Why you Don’t Achieve your Fitness Goals? – (Top 11 Reasons)

There are many reasons why people fail to achieve their fitness goals. From being too hard on themselves to not setting realistic goals, there are at least 11 top issues.

In this blog, we will discuss each of them one by one.

11 Reasons: Why you don’t achieve your fitness goals?

1. Starting without a clear fitness goal

Without a clear goal, it is very difficult to know how you are doing and if you are on track. For example, let’s say that your goal is to get fitter and healthier by losing some weight.

This is not the right goal to target. You need to be more specific!

Ask yourself how much fitter and how much healthier?

You need to have an idea of where you are starting from in order to judge how far you have come when you reach your destination.

For example, losing weight is a general goal that further needs to be specified in numbers e.g. you are 95kgs and you want to lose weight, so you must have a number in mind e.g. 75kgs.

Also setting a goal gives you a direction so you can create a structure of your workout program.

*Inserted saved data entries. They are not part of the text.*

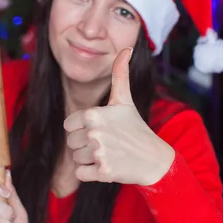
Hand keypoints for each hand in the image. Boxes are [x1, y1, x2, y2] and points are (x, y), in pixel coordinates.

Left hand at [64, 48, 174, 185]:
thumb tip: (125, 48)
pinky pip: (80, 174)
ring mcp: (99, 153)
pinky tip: (106, 166)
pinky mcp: (103, 172)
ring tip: (107, 154)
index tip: (99, 129)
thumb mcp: (125, 100)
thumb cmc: (136, 128)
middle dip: (84, 145)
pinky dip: (90, 174)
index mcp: (94, 114)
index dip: (80, 128)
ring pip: (75, 159)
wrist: (154, 159)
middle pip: (70, 142)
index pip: (68, 125)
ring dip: (87, 159)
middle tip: (106, 143)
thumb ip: (120, 74)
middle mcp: (95, 132)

Check out a short video below on how important is it to set a clear fitness goal:

2. Setting unrealistic time frame to achieve fitness goals

People tend to set a time frame for achieving their fitness goals. However, this approach often results in failure.

You should rather set goals that are achievable and make gradual progress towards achieving them.

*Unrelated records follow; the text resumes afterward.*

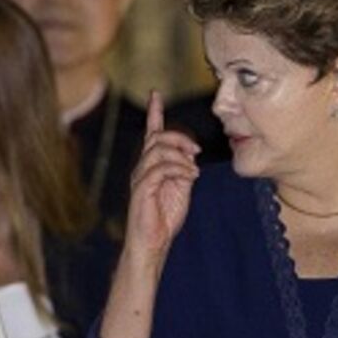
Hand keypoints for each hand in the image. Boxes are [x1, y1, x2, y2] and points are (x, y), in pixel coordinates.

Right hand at [124, 91, 199, 273]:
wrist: (152, 243)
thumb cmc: (165, 218)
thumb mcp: (181, 189)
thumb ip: (185, 170)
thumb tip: (191, 157)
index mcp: (152, 165)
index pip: (152, 133)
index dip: (154, 112)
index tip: (155, 93)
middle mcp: (142, 167)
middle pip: (158, 137)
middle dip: (180, 138)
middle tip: (197, 151)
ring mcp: (140, 177)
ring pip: (158, 150)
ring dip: (181, 156)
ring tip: (194, 171)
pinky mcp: (142, 189)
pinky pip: (160, 169)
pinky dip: (179, 169)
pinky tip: (190, 177)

It’s better to move a few stones every day rather than targeting to move the whole mountain in a week.

3. Not taking a rest day

Some people are under the impression that they will achieve better results if they don’t take a rest day from workouts at all.

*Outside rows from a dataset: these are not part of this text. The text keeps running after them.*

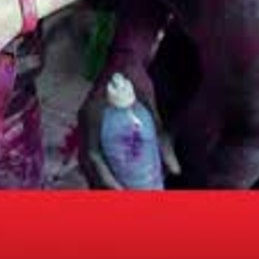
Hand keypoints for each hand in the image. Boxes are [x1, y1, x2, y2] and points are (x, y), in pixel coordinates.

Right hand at [78, 57, 180, 188]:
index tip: (121, 195)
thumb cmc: (135, 78)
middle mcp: (85, 124)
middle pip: (88, 164)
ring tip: (121, 196)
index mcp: (92, 118)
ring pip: (90, 161)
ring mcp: (87, 125)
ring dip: (102, 180)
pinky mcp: (94, 126)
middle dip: (104, 186)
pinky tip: (118, 180)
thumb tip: (174, 170)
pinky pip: (95, 154)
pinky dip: (104, 170)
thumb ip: (161, 137)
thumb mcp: (151, 107)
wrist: (124, 56)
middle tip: (123, 202)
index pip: (93, 157)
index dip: (105, 180)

This idea is absolutely not true.

Your body needs a rest day between two days of intense workouts so that it can recover and adapt to new stress levels before starting a new session.

Plus if it involves cardiovascular workout, according to healthline, it should be limited to 5 days a week.

Check out our article on the importance of rest days for weight loss.

Also check out a short video below on The Importance of Rest Days from workout:

4. Overestimating what you can do

You need to take into account your current fitness level, body type, and ability before you start a new workout program. It’s easy to get over-excited and start training too hard, too soon.

This is one of the most common mistakes I see. People start out at a level that’s too high for them and then give up after just a few days.

5. Not warming up

Warming up is very important because it prepares your body for exercise by increasing blood flow to the muscles and loosening them up. This reduces the risk of injury during your workout.

6. Being inflexible

People who are not flexible tend to suffer from joint pain, muscle strain, and poor posture due to improper alignment of their body parts while exercising.

It’s important for them to first work on their flexibility and technique before attempting to do any kind of workout, especially with weights.

7. Skipping the cooldown

Cooling down after a workout is as important as warming up. It helps bring your heart rate back to normal and prevents muscle soreness.

Some people don’t care about cooling down after a workout, and it hampers them in many different ways e.g. muscle soreness or fever.

Check out a short video below on the importance of stretching and cooldown after a workout:

8. Going at it too hard

You may be tempted to push yourself beyond your limits, but this can cause injury and burnout. Remember that your body needs time to recover from strenuous workouts so listen to what it’s telling you and take it easy when necessary.

9. Not using the right form

Using proper form while working out is important. Doing the wrong exercises can cause injury and lead to poor results.

For example, performing squats with a weight bar behind your neck can lead to injury.

This is why it’s important to seek the advice of a professional personal trainer. The trainer will show you how to do each exercise properly and in the safest way possible.

This will help you avoid injuries and see better results.

10. Not using the right weights

Weight training is essential for gaining muscle mass, but you don’t need to lift too heavy for them.

If you are lifting weights that are too heavy, you will probably experience muscle strain and not be able to lift as much weight in the future. Your body won’t be able to recruit enough muscle fibers to create a stronger stimulus for growth.

On the other hand, if you are lifting lighter weights, you won’t gain any muscles.

For example, if you do 15-20 reps with very light weights thinking more reps is better. This won’t help your muscles grow, because the weights are not stimulating them enough.

If you are not sure what’s the right weight for you to lift, check out a short video below:

11. Overdoing it on cardio

Cardio is great for burning calories and keeping your heart healthy, but doing too much cardio can leave you feeling exhausted and worn out.

If you’re spending an hour on the treadmill or elliptical every day, you may be overdoing it.

Instead, shoot for 30 minutes of moderate-intensity cardio (take a brisk walk) three to four times per week.

If you want to add strength training into your routine, do so two to three times per week. Never ever opt for too much cardio activity.


That’s all in why people fail to achieve their fitness goals.

If you’re not achieving your fitness goals, it may be because you haven’t put in the time to research what works for you. It can also be because of an underlying health condition that hasn’t been diagnosed.

The purpose of this article is to help you realize where you may need improvement and we wish you the best of luck in fixing them.

Remember fitness is important. It will save you medical bills, bring you peace of mind, and set you up for achieving bigger goals in life, so don’t take it lightly, and fix your workouts where they need to be fixed.